2. Use Windows	Explorer go to the Waypoints folder <-- YOU CREATE THIS FOLDER AND PUT THE GPX FILE FROM ALABAMA HERE.


3. Copy the GPX file from your computer to the memory card, put the .gpx files directly to the root of the memory card.

4. Eject the memory card from your computer.

To import the gpx route file into your Lowrance or Simrad plotter:
1. Insert the memory card into your plotter.

2. Turn on the plotter if it is not already on (it does not have to be turned off to remove or insert a memory card).

3. Click the "Page" button to go to the selection of different screens for the plotter. From the various screens stop at "Waypoints, Routes, and Trails" then select "Files"

4. On the Files screen select the memory card that has your GPX. Click "enter" and you will see a list of the .gpx files that you put onto the memory card.

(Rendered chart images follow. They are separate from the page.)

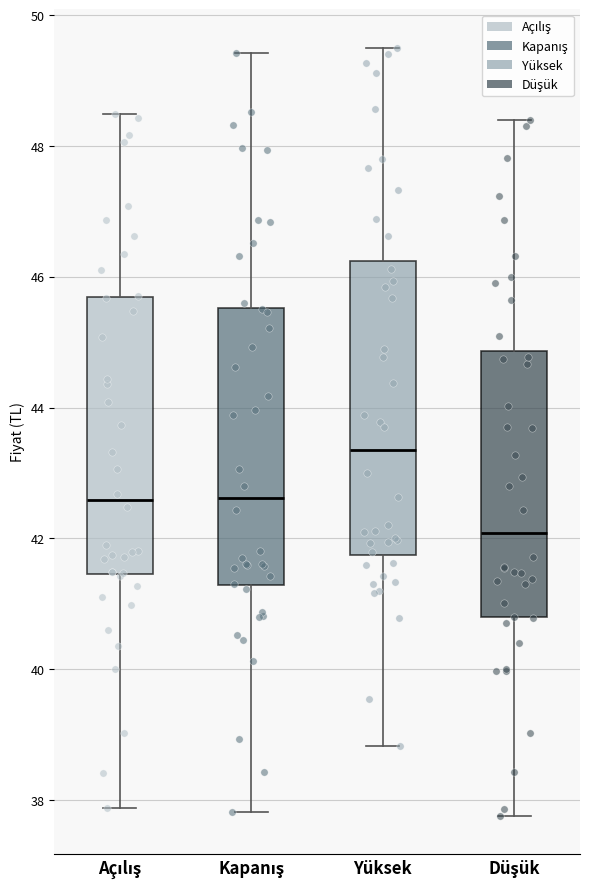

Which box has the highest median line?

Yüksek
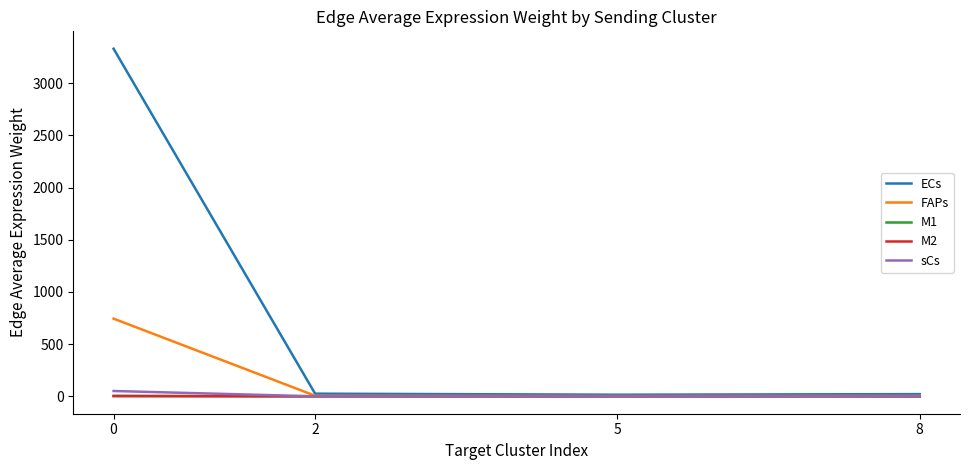

What is the sum of the FAPs values at 2 and 8?

10.5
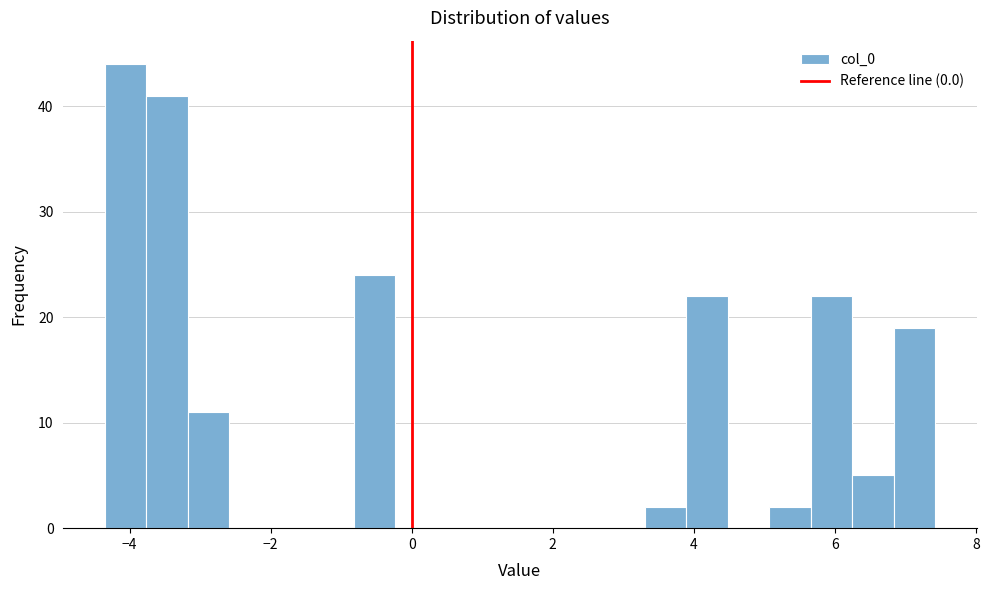

Read against the x-axis, roughly where is the centre of the tallest bar?

-4.0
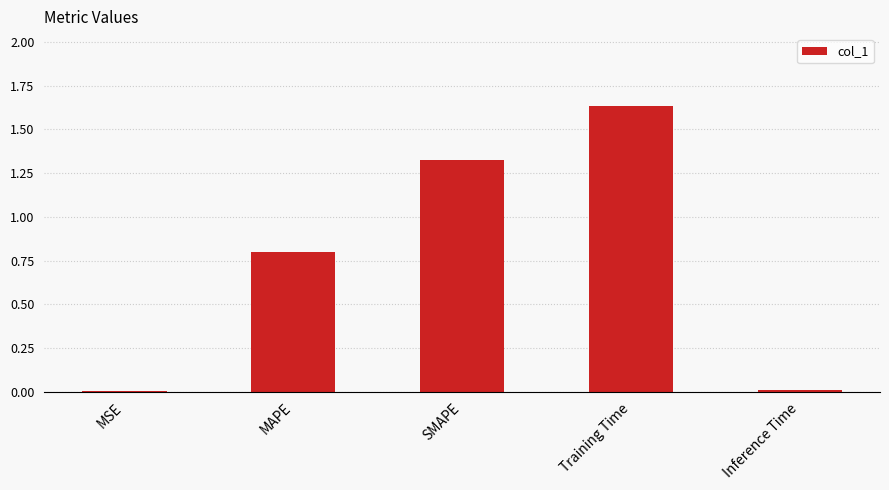

How many data points does each series have?

5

This should do it...although, I DID NOT stay at a Holiday Inn Express last night and my Starbucks hasn't kicked in yet.


----------



## Getsome (Sep 28, 2007)

60hertz said:


> To Install the gpx points on the memory card:
> 1. Insert the memory card into your computer's card reader.
> 
> 2. Use Windows	Explorer go to the Waypoints folder <-- YOU CREATE THIS FOLDER AND PUT THE GPX FILE FROM ALABAMA HERE.
> ...


I'm battling the same problem. When I follow this route, I only have the export option. I can see the .GPX file, but no import option is available. It's driving me crazy. I read in the user manual that the ''serial port'' option outputs the waypoints over NMEA 0183. The receiving GPS/PC will typically need to be set to allow import of waypoints. What the hell does this mean??


----------